▸ **GIVEN RECORDS**
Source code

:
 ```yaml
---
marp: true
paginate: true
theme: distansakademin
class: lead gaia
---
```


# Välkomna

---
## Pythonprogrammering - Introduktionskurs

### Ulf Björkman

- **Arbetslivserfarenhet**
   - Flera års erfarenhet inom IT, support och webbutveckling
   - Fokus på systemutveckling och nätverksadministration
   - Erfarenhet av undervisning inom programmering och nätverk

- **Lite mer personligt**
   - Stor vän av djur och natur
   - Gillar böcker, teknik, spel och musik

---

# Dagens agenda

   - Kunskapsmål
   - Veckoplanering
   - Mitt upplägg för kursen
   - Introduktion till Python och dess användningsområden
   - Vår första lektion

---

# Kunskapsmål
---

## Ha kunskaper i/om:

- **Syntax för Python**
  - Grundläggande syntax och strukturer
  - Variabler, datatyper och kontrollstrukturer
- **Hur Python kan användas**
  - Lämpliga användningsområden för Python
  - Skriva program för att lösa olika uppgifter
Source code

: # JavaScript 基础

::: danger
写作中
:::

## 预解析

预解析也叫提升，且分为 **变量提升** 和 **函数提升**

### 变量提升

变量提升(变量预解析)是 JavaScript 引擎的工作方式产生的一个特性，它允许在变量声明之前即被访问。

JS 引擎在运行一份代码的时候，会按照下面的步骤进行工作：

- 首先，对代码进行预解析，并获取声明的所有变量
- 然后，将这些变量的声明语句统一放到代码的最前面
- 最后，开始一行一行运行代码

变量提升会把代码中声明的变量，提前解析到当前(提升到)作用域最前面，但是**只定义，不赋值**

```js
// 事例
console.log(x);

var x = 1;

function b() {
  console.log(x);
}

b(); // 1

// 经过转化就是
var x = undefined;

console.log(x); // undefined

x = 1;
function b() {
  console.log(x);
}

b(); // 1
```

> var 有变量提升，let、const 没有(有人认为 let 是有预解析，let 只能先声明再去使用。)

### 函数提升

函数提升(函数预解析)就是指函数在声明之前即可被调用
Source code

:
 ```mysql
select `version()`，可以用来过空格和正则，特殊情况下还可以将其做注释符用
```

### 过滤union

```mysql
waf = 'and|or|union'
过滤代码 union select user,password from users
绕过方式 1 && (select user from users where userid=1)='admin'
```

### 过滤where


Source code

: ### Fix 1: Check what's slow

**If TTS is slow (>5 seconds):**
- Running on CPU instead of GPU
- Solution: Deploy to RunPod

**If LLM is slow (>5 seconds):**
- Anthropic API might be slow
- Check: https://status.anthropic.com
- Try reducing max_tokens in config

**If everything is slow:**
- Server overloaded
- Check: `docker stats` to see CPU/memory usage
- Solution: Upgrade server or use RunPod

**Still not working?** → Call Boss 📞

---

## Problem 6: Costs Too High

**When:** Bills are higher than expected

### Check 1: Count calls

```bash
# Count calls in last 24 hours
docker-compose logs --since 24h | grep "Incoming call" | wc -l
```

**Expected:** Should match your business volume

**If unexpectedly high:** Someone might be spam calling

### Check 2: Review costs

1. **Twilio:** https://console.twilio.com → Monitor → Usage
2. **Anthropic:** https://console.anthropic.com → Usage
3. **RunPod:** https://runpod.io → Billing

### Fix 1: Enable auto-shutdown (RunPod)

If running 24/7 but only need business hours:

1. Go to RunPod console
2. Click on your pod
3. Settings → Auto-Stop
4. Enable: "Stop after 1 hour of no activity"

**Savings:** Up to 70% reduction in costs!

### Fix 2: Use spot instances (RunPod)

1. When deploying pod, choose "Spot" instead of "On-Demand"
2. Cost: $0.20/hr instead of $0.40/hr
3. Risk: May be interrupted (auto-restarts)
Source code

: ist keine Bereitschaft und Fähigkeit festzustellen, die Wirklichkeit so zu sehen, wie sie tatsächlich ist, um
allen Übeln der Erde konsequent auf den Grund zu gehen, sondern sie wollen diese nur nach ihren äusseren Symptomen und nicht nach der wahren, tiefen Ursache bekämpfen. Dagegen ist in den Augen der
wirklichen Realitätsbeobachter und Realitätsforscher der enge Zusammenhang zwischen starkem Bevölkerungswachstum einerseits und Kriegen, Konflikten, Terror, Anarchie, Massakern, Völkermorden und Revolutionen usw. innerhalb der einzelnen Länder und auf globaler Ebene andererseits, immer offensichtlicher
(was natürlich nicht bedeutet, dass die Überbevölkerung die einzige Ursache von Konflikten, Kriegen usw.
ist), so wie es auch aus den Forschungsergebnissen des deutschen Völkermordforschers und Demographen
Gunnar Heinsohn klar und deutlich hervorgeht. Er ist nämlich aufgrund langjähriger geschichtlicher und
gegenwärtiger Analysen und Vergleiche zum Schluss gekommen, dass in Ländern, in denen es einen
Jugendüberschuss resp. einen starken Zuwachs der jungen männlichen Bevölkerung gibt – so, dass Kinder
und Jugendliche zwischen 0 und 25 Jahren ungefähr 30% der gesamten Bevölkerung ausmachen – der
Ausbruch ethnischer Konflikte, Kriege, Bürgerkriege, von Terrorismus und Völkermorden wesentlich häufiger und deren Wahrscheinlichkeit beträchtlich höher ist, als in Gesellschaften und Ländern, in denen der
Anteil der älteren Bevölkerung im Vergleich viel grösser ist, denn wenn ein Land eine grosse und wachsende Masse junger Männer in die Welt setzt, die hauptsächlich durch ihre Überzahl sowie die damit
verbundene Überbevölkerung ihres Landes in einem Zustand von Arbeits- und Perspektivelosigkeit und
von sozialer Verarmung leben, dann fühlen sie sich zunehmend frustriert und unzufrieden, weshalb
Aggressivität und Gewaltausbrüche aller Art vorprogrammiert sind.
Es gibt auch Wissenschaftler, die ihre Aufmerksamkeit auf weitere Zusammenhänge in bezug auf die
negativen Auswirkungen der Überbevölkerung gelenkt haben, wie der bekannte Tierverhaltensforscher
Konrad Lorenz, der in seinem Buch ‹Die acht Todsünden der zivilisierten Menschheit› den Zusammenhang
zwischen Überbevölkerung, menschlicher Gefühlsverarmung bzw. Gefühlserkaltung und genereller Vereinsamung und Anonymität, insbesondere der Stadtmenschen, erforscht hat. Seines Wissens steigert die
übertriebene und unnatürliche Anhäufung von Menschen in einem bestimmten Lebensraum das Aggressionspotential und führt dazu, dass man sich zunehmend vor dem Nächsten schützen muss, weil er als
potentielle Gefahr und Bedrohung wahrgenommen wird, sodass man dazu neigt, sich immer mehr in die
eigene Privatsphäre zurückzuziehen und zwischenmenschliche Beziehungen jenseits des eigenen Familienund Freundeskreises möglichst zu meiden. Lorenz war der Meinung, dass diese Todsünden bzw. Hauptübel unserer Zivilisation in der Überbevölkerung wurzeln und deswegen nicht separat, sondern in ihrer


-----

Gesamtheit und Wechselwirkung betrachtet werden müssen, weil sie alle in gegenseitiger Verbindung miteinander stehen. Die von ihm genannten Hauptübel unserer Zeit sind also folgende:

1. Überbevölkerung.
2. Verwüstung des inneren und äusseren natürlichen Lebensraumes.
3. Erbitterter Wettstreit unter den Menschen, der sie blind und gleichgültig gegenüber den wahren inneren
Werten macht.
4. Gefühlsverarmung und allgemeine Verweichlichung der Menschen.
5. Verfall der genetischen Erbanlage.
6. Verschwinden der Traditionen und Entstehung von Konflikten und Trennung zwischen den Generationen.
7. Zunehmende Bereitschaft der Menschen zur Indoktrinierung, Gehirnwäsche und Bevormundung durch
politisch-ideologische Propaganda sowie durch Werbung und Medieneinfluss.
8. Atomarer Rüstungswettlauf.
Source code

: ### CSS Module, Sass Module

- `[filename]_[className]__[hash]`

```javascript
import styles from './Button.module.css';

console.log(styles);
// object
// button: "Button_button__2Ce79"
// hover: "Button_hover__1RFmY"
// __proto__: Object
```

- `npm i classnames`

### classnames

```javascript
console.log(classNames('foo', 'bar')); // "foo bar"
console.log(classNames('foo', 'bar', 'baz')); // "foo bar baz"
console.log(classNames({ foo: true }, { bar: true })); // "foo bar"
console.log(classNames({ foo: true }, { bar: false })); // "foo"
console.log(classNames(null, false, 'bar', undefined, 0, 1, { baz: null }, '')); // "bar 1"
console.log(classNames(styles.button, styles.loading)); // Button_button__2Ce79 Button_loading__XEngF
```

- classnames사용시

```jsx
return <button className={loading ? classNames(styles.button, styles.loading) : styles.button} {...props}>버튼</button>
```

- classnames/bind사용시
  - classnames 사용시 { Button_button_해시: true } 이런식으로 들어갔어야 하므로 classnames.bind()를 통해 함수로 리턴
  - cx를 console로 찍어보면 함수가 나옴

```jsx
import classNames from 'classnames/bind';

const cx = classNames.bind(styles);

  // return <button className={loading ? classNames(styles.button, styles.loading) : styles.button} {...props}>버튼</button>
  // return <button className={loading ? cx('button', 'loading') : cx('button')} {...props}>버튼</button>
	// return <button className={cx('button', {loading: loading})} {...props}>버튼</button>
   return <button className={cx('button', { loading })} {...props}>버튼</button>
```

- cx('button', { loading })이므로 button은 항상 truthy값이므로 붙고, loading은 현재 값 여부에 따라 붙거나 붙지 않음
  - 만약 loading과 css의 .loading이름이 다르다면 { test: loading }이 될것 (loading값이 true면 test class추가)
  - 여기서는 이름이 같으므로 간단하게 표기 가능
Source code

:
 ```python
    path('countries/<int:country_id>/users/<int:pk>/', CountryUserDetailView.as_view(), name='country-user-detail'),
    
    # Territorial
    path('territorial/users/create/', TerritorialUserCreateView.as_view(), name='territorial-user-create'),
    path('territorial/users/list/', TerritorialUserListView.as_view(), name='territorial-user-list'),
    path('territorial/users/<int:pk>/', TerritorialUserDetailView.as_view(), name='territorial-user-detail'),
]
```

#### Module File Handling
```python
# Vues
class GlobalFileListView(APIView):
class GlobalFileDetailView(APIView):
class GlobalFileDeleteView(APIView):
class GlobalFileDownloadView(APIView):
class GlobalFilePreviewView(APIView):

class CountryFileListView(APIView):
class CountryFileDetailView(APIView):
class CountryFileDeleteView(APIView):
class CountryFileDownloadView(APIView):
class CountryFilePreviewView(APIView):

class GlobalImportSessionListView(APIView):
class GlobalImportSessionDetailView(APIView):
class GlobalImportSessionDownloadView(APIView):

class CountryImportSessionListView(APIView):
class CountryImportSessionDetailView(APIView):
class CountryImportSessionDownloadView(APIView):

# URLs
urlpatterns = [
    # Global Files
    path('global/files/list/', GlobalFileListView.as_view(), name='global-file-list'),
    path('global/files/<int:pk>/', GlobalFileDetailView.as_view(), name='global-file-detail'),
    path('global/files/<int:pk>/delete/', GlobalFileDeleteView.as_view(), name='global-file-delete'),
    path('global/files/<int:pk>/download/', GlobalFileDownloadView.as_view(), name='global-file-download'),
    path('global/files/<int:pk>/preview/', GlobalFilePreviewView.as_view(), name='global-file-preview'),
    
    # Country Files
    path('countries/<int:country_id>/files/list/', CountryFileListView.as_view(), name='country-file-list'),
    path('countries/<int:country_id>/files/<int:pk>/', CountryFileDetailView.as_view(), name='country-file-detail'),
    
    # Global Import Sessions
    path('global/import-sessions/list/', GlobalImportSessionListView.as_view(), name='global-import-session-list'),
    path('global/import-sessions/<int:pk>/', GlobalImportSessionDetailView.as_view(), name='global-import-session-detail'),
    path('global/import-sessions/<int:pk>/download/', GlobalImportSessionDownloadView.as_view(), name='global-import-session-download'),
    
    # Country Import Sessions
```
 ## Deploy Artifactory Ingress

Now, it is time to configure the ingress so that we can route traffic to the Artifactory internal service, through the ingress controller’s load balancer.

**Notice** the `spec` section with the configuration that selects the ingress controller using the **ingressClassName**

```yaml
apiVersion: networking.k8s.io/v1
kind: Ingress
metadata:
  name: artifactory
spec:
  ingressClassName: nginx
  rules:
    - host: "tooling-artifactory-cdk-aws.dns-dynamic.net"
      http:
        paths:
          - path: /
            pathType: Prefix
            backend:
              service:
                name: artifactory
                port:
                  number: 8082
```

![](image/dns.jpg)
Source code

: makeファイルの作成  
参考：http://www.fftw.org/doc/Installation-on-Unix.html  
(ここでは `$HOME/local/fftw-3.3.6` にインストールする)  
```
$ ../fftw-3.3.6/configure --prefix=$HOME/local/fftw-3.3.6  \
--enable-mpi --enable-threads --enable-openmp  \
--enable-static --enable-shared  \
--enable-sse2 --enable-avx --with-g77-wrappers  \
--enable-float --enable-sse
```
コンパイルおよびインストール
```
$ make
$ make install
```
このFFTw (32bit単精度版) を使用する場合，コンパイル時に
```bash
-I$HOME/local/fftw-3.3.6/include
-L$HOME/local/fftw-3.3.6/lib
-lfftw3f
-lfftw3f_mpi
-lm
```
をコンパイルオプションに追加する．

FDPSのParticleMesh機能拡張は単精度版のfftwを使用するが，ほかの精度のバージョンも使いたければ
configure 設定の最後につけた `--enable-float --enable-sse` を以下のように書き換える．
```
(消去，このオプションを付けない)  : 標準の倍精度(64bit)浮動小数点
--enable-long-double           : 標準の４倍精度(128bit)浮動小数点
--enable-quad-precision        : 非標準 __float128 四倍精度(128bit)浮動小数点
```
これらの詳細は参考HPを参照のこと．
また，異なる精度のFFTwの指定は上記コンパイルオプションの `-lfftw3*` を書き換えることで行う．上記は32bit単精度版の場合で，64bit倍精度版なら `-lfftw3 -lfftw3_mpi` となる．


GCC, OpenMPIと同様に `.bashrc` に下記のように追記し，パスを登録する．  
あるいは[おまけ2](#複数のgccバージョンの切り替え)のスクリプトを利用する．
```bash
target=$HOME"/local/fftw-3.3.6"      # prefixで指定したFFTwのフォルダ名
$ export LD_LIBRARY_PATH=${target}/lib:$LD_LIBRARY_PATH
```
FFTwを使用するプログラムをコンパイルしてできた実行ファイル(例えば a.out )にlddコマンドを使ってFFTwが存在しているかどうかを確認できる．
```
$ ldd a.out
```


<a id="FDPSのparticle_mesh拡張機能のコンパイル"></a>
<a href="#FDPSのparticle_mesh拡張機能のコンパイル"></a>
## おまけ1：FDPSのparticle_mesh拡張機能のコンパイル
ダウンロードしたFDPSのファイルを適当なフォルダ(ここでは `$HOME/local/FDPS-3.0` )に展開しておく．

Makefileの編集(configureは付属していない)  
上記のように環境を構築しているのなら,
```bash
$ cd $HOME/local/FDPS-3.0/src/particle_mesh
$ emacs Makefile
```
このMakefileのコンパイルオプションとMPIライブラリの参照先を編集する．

▸ **WORK INSTRUCTIONS**
Where a line of the records includes "einen", copy it.

▸ **YOUR RESPONSE**
gegenwärtiger Analysen und Vergleiche zum Schluss gekommen, dass in Ländern, in denen es einen
Jugendüberschuss resp. einen starken Zuwachs der jungen männlichen Bevölkerung gibt – so, dass Kinder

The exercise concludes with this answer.